LONDON, Nov. 26 -- Copper fell from a 14-month high in London on speculation rising stockpiles and a rebound in the dollar signal slower demand for the metal.
Inventories of copper in warehouses monitored by the London Metal Exchange rose 0.1 percent to 432,075 metric tons, the highest since April 23. The U.S. Dollar Index of the greenback against six currencies gained as much as 1 percent, making dollar-priced metals more expensive to holders of other monies.
"Dollar strength and rising inventories put prices under pressure," Steve Hardcastle, an analyst at Sucden Financial Ltd. in London, said by phone.
Copper for three-month delivery fell $164, or 2.3 percent, to $6,821 a ton on the LME, the largest drop compared with closing prices since Oct. 30. Prices earlier today rose to $7,060, the highest since September 2008.
Copper for March delivery dropped 2.3 percent to $3.1235 a pound on the New York Mercantile Exchange's Comex division. Most U.S. markets are closed today for the Thanksgiving Day holiday.
Expectations for a global economic rebound have helped copper to more than double this year, along with the dollar index's 8 percent slide and record first-half imports into China, the world's biggest consumer of copper.
Declines in the dollar may continue to support demand for commodities, Nic Brown, an analyst at Natixis Commodity Markets Ltd. in London, said by phone. "My concern is whether some of the commodity markets are getting too far ahead of themselves in terms of the disconnect between the price recovery and the real improvement in end-user demand."
LME inventories rose for 19 consecutive weeks. Canceled warrants, or metal due to be withdrawn from warehouses, total 1,950 tons, or less than 1 percent of the total, down from 21 percent in May.
Dubai is shaking investor confidence after its proposal to delay debt payments, analyst Dan Smith at Standard Chartered Plc said by phone. The cost of protecting government notes from Abu Dhabi to Bahrain rose, extending the steepest increase since February as Dubai World, with $59 billion of liabilities, sought a "standstill" agreement from creditors. The proposal risked triggering the biggest sovereign default since 2001.
"It is a big deal for the financial markets as a whole and it has resulted in some dollar strength," Smith said. "It is bearish for risky assets, including base metals."
Also weighing on prices was a wage settlement in Peru at Cia. Minera Antamina SA, Sucden's Hardcastle said.
Copper, Zinc Mine
The operator of the world's largest combined copper and zinc mine avoided a strike after reaching a three-year wage accord with its workers, a labor union said today.

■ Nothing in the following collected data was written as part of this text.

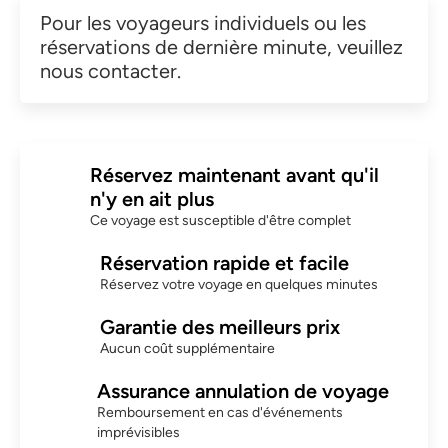
Pour les voyageurs individuels ou les
réservations de dernière minute, veuillez
nous contacter.
Réservez maintenant avant qu'il
n'y en ait plus
Ce voyage est susceptible d'être complet
Réservation rapide et facile
Réservez votre voyage en quelques minutes
Garantie des meilleurs prix
Aucun coût supplémentaire
Assurance annulation de voyage
Remboursement en cas d'événements
imprévisibles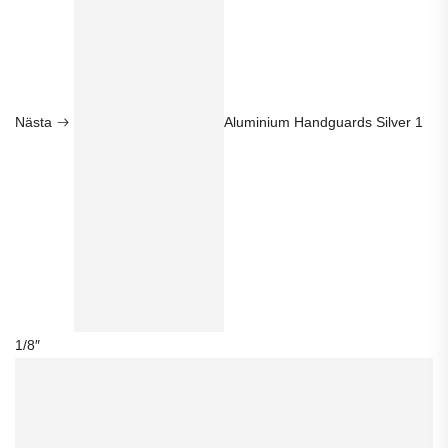
Nästa
Aluminium Handguards Silver 1
1/8″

Among other LME metals for three-month delivery, tin fell 0.5 percent to $14,975 a ton. The so-called backwardation, when metal for nearby delivery trades at a premium to the three-month price, was zero yesterday compared with $18 in the previous session, according to LME data. The premium climbed to $730, a five-year high, on Sept. 22. Stockpiles of tin in LME warehouses have more than tripled this year to 26,870 tons.
Aluminum fell 1.9 percent to $2,009 a ton and zinc shed 2.3 percent to $2,256 a ton. Nickel dropped 2.5 percent to $16,575 a ton and lead fell 2.1 percent to $2,340 a ton.